[Saved data entries]
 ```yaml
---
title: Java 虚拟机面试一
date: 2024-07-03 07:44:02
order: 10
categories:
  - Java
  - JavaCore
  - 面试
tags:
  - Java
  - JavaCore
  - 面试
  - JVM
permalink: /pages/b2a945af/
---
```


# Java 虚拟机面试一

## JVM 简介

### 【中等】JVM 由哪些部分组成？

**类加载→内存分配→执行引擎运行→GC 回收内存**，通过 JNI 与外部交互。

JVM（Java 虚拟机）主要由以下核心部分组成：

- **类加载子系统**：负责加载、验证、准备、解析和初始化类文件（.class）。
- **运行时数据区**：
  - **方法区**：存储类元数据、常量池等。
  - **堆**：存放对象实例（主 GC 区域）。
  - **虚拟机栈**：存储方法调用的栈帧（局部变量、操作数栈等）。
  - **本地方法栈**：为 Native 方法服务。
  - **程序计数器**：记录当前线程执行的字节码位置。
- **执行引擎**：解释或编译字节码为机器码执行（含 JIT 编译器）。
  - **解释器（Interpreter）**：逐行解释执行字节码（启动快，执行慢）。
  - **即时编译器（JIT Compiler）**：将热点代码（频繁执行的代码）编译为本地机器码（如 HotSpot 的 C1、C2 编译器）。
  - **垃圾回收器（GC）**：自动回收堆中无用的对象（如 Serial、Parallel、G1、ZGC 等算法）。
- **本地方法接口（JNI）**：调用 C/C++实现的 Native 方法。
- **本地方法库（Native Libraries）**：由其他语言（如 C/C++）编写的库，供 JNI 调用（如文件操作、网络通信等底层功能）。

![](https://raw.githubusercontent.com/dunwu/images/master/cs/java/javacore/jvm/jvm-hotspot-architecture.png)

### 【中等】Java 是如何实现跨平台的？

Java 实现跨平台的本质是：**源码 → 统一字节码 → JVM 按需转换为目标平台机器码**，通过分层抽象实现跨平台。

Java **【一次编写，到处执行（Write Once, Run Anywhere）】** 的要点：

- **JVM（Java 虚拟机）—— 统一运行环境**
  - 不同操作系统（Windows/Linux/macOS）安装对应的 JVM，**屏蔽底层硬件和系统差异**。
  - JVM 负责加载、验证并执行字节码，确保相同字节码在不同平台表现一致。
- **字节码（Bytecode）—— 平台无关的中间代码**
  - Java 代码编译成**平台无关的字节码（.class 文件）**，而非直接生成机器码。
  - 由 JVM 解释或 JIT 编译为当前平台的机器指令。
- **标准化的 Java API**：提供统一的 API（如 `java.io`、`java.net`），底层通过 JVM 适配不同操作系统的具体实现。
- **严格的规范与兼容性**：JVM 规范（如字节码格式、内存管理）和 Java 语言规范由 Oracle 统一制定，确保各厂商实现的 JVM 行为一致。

- TO DO:
Print every record above exactly as written.

- RESULT FOR THIS EXERCISE:
 ```yaml
---
title: Java 虚拟机面试一
date: 2024-07-03 07:44:02
order: 10
categories:
  - Java
  - JavaCore
  - 面试
tags:
  - Java
  - JavaCore
  - 面试
  - JVM
permalink: /pages/b2a945af/
---
```


# Java 虚拟机面试一

## JVM 简介

### 【中等】JVM 由哪些部分组成？

**类加载→内存分配→执行引擎运行→GC 回收内存**，通过 JNI 与外部交互。

JVM（Java 虚拟机）主要由以下核心部分组成：

- **类加载子系统**：负责加载、验证、准备、解析和初始化类文件（.class）。
- **运行时数据区**：
  - **方法区**：存储类元数据、常量池等。
  - **堆**：存放对象实例（主 GC 区域）。
  - **虚拟机栈**：存储方法调用的栈帧（局部变量、操作数栈等）。
  - **本地方法栈**：为 Native 方法服务。
  - **程序计数器**：记录当前线程执行的字节码位置。
- **执行引擎**：解释或编译字节码为机器码执行（含 JIT 编译器）。
  - **解释器（Interpreter）**：逐行解释执行字节码（启动快，执行慢）。
  - **即时编译器（JIT Compiler）**：将热点代码（频繁执行的代码）编译为本地机器码（如 HotSpot 的 C1、C2 编译器）。
  - **垃圾回收器（GC）**：自动回收堆中无用的对象（如 Serial、Parallel、G1、ZGC 等算法）。
- **本地方法接口（JNI）**：调用 C/C++实现的 Native 方法。
- **本地方法库（Native Libraries）**：由其他语言（如 C/C++）编写的库，供 JNI 调用（如文件操作、网络通信等底层功能）。

![](https://raw.githubusercontent.com/dunwu/images/master/cs/java/javacore/jvm/jvm-hotspot-architecture.png)

### 【中等】Java 是如何实现跨平台的？

Java 实现跨平台的本质是：**源码 → 统一字节码 → JVM 按需转换为目标平台机器码**，通过分层抽象实现跨平台。

Java **【一次编写，到处执行（Write Once, Run Anywhere）】** 的要点：

- **JVM（Java 虚拟机）—— 统一运行环境**
  - 不同操作系统（Windows/Linux/macOS）安装对应的 JVM，**屏蔽底层硬件和系统差异**。
  - JVM 负责加载、验证并执行字节码，确保相同字节码在不同平台表现一致。
- **字节码（Bytecode）—— 平台无关的中间代码**
  - Java 代码编译成**平台无关的字节码（.class 文件）**，而非直接生成机器码。
  - 由 JVM 解释或 JIT 编译为当前平台的机器指令。
- **标准化的 Java API**：提供统一的 API（如 `java.io`、`java.net`），底层通过 JVM 适配不同操作系统的具体实现。
- **严格的规范与兼容性**：JVM 规范（如字节码格式、内存管理）和 Java 语言规范由 Oracle 统一制定，确保各厂商实现的 JVM 行为一致。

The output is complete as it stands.